Depuis un an, un jeune couple gère l’endroit, le mari est au fourneau et la jeune femme, blonde, mignonne et sympathique fait le service. Le plat du jour est excellent, des tranches d’aubergines grillées avec de la coppa comme entrée, des raviolis aux cèpes comme plat principal et une légère compote de rhubarbe comme dessert, café compris pour 11€. Les clients sont des habitués, à les entendre discuter ils doivent travailler aux ouvrages d’art de la rivière.
Aucun des habitants des riantes villas qui entourent le village en hauteur sur les collines avoisinantes n’y est présent.
La tenancière nous confie qu’elle pense que cette clientèle s’approvisionne dans les chaînes et ne mange que dans des restaurants étoilés, cette dernière remarque est de moi.
Vous qui me lisez, si un jour vous passez par Deluz, aller manger le plat du jour à la Pergola, vous ne serez pas déçus, le rapport prix/qualité est imbattable et l’accueil chaleureux.
Jeudi matin la rivière est toujours en crue et la navigation interdite. À la ‘Pergola’ j’achète une baguette et un pain au chocolat et ensuite nous partons en promenade vers la chapelle Montoille, située en hauteur sur le flanc nord de la vallée du Doubs.
À l’orée du village, dans un verger de mirabelliers, un jeune brocard et une chevrette broutent les fruits et ils nous laissent le temps de bien les observer.
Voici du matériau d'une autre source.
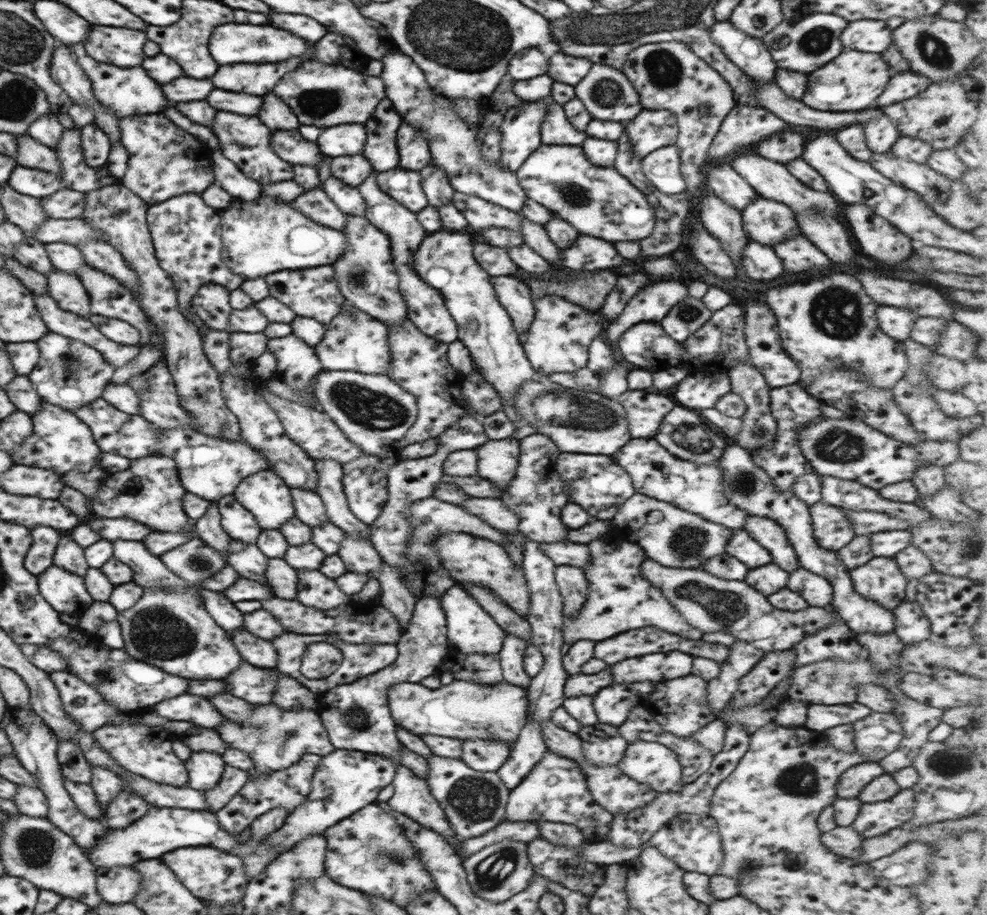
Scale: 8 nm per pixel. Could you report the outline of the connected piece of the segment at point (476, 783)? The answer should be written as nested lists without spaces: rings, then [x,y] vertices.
[[[440,755],[428,757],[427,763],[429,773],[425,781],[457,837],[480,836],[504,820],[511,789],[502,782],[497,772],[478,772],[461,758],[446,758]]]

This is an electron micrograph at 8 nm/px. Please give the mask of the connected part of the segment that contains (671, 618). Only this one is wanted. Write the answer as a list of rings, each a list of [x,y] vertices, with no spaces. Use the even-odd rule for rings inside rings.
[[[606,534],[591,540],[588,544],[590,560],[585,574],[588,580],[588,598],[578,616],[564,616],[562,632],[564,643],[572,645],[580,640],[592,640],[598,643],[608,640],[620,632],[642,627],[656,627],[668,630],[676,636],[698,640],[703,632],[690,628],[682,615],[668,602],[660,589],[642,577],[641,564],[648,559],[640,546],[626,540],[616,540]]]

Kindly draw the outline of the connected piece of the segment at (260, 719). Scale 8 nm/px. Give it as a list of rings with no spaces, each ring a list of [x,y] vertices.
[[[274,703],[252,706],[252,714],[244,722],[224,720],[215,727],[228,749],[244,750],[253,765],[247,770],[249,779],[255,774],[274,774],[296,764],[303,754],[326,756],[334,752],[322,720],[314,710],[280,710]]]

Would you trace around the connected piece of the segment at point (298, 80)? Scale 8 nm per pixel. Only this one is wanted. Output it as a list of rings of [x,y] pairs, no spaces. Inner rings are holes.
[[[304,60],[300,68],[286,74],[286,78],[282,78],[272,92],[290,106],[300,125],[322,130],[340,124],[368,122],[380,101],[386,97],[381,76],[366,76],[361,71],[324,64],[319,60]]]

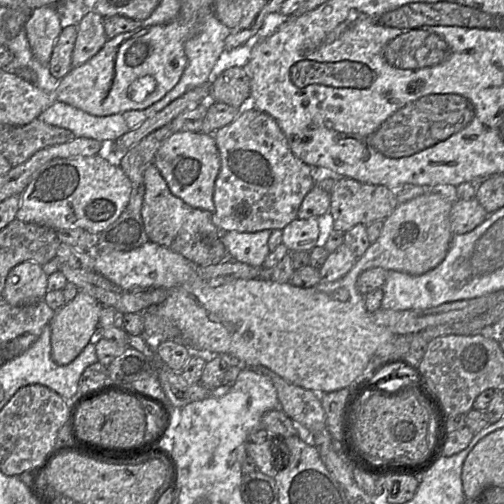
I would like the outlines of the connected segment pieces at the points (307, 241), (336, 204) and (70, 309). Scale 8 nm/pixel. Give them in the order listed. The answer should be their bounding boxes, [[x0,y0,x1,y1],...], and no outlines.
[[282,218,320,252],[329,178,399,233],[49,290,102,365]]

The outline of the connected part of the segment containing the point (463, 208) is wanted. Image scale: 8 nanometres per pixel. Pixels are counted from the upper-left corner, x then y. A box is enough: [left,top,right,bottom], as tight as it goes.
[450,197,487,235]

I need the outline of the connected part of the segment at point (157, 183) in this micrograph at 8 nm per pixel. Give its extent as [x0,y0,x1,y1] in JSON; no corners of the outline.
[141,164,228,266]

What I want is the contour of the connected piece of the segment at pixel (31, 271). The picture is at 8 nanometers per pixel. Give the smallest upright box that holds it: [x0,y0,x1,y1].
[1,261,48,306]

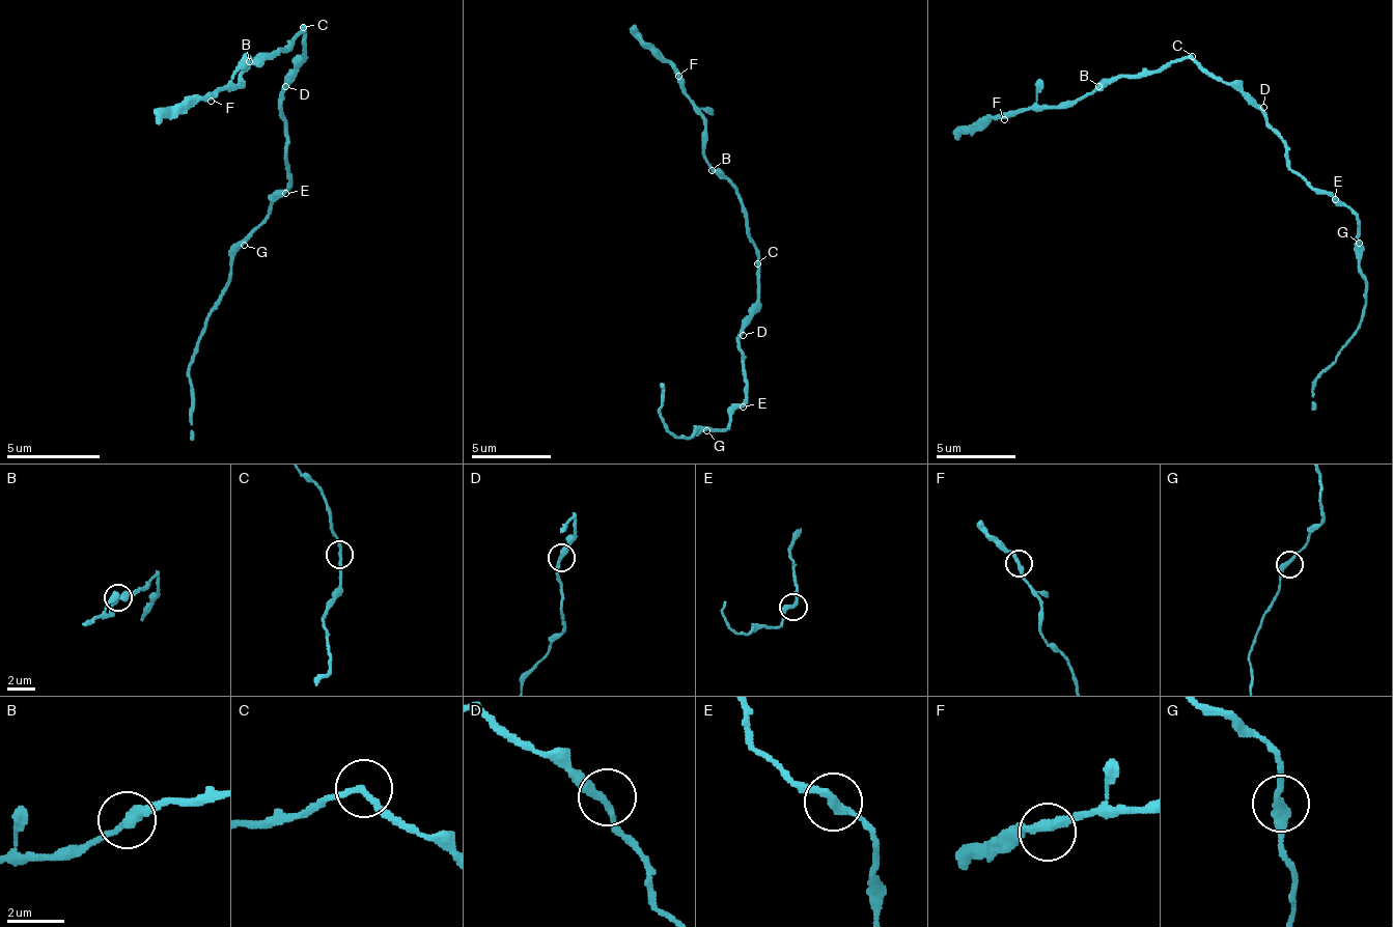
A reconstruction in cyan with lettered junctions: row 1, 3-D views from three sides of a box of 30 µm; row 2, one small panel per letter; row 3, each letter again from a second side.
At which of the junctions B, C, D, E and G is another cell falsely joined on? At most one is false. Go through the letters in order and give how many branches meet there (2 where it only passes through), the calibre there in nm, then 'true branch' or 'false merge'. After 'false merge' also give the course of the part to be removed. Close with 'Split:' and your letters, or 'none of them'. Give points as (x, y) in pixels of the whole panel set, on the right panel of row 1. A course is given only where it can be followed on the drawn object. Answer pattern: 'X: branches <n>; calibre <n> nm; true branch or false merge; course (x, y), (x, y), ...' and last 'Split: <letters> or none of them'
B: branches 2; calibre 320 nm; true branch
C: branches 2; calibre 200 nm; true branch
D: branches 2; calibre 280 nm; true branch
E: branches 2; calibre 320 nm; true branch
G: branches 2; calibre 320 nm; true branch
Split: none of them

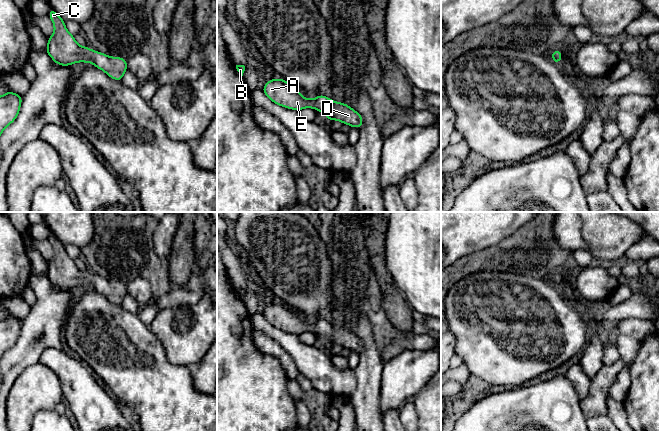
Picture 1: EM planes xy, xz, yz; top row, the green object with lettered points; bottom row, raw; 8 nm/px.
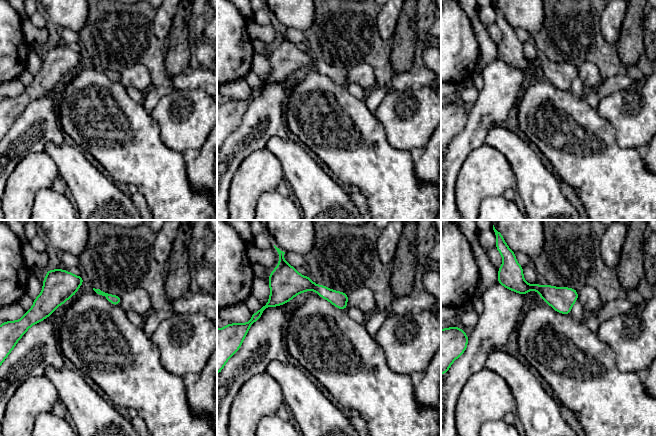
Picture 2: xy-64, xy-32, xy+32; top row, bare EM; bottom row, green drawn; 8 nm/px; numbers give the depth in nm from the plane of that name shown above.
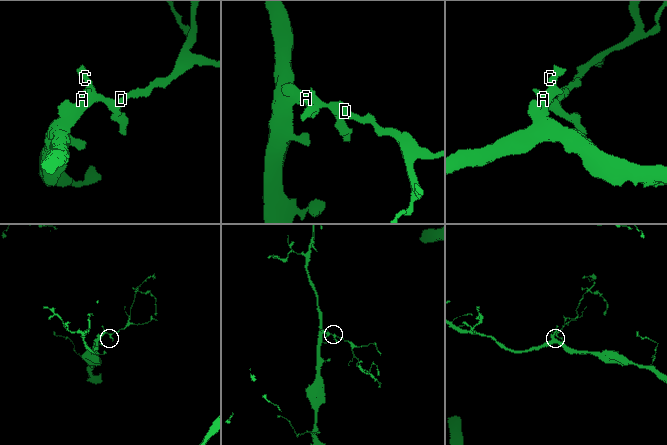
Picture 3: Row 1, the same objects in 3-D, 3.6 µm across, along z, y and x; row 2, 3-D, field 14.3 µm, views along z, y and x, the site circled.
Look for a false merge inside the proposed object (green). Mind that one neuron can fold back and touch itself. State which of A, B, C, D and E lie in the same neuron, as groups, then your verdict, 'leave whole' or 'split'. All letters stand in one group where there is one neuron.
A B C D E | leave whole

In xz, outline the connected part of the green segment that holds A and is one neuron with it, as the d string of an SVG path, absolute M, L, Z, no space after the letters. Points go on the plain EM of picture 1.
M270 303L265 307L262 315L272 326L282 331L296 335L314 332L322 336L329 345L338 344L358 353L362 350L363 341L347 328L335 326L324 319L317 319L315 323L307 323L292 308L283 303Z

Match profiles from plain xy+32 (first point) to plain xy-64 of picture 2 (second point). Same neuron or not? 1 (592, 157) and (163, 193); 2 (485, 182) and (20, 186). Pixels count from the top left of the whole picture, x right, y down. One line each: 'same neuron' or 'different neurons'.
1: same neuron
2: same neuron

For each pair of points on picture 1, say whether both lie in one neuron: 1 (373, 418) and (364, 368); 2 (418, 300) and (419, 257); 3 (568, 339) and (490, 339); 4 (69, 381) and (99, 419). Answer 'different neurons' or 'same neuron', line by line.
1: same neuron
2: same neuron
3: same neuron
4: same neuron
Lorsqu’ils se sont encourus, Marleen sort un sac en plastique de sa poche avec l’idée de continuer la récolte mais il s’avère que les fruits ne sont pas encore mûrs, les chevreuils vont avoir des crampes d’estomac.
Nous restons deux jours à Deluz, l’endroit nous plaît mais demain, le vendredi le 25 juillet, la rivière sera à nouveau ouverte à la navigation et nous poursuivrons notre voyage vers Besançon.